Supreme Court: Setting Aside NCDRC Order Awarding Compensation To Women Who Gave Birth Despite Undergoing Tubectomy Surgery
The Supreme Court in the case Civil Hospital vs Manjit Singh observed and has set aside an NCDRC order that directed a hospital to pay compensation to a woman who delivered a child despite undergoing tubectomy procedure.
In the present case, a woman underwent tubectomy procedure twice, though both the procedures remained unsuccessful. In the year 2003, she gave birth to a male child. A complaint was filled by her before the District Consumer Disputes Redressal Forum alleging medical negligence on account of failed tubectomy surgery. Thus, the court dismissed the same on the ground that the hospital is not a consumer. The order was affirmed by the State Consumer Commission (SCDRC). Later, the revision petition was allowed by the National Consumer Commission and has directed to pay compensation as per the guidelines and the policy of the State.
Before the Apex Court, two contentions were raised by the hospital (1) that hospitals and Doctors who render service without any charge to every person availing of the service would not fall within the ambit of ‘service’ under Section 2(1)(o) of the Act relying on the case Indian Medical Association Vs. V.P. Shantha And Ors., (1995) 6 SCC 651 that the failed tubectomy surgery is not a case of medical negligence as the sterilized woman can become pregnant due to natural causes. [relying on the case State of Punjab Vs. Shiv Ram and Ors., 2005, 7 SCC 1].

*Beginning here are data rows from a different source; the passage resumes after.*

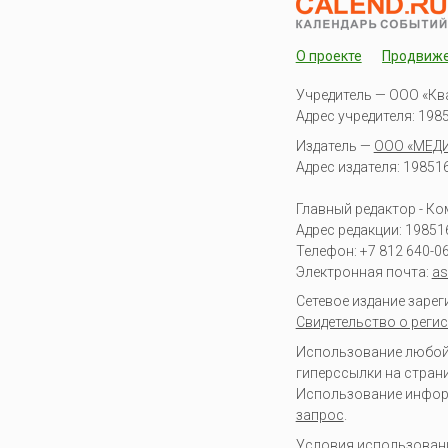
О проекте
Продвиж
Учредитель — ООО «Кв
Адрес учредителя: 19851
Издатель —
ООО «МЕД
Адрес издателя: 198516 
Главный редактор - К
Адрес редакции:
19851
Телефон:
+7 812 640-0
Электронная почта:
as
Сетевое издание заре
Свидетельство о регис
Использование любой 
гиперссылки на стран
Использование информа
запрос
.
Условия использован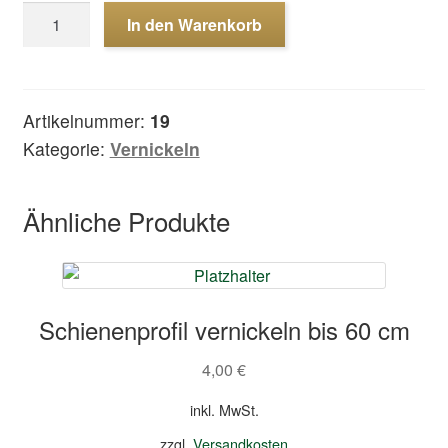
Prellbock
In den Warenkorb
LGB
vernickeln
Menge
Artikelnummer:
19
Kategorie:
Vernickeln
Ähnliche Produkte
Schienenprofil vernickeln bis 60 cm
4,00
€
inkl. MwSt.
zzgl.
Versandkosten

The bench while taking notice of the law laid down in the decisions relied on by the appellants, allowed the appeal by setting aside the NCDRC order. However, if the respondent has been paid any amount in terms of the Order of the NCDRC, the same shall not be recovered by the State, the bench said.
It was observed in In V.P. Shantha that the Hospitals and Doctors who render service without any charge whatsoever to every person availing of the service would not fall within the ambit of ‘service’ under Section 2(1)(o) of the Act. Thus, the payment of a token amount for registration purposes only would not alter the position in respect of such doctors and hospitals.
The Apex Court regarding failed tubectomy surgery in Shiv Ram (supra), had observed that the cause of action in claiming compensation in cases of failed sterilization operation arises on account of negligence of the surgeon and not on the account of child birth. Further, the failure due to natural causes would not provide any ground for claim and it is the women who has conceived the child to go or not to go for medical termination of pregnancy. Thus, having gathered the knowledge of conception in spite of having undergone sterilization operation, if the couple opts for bearing the child, it ceases to be an unwanted child and the compensation for maintenance and upbringing of such a child cannot be claimed.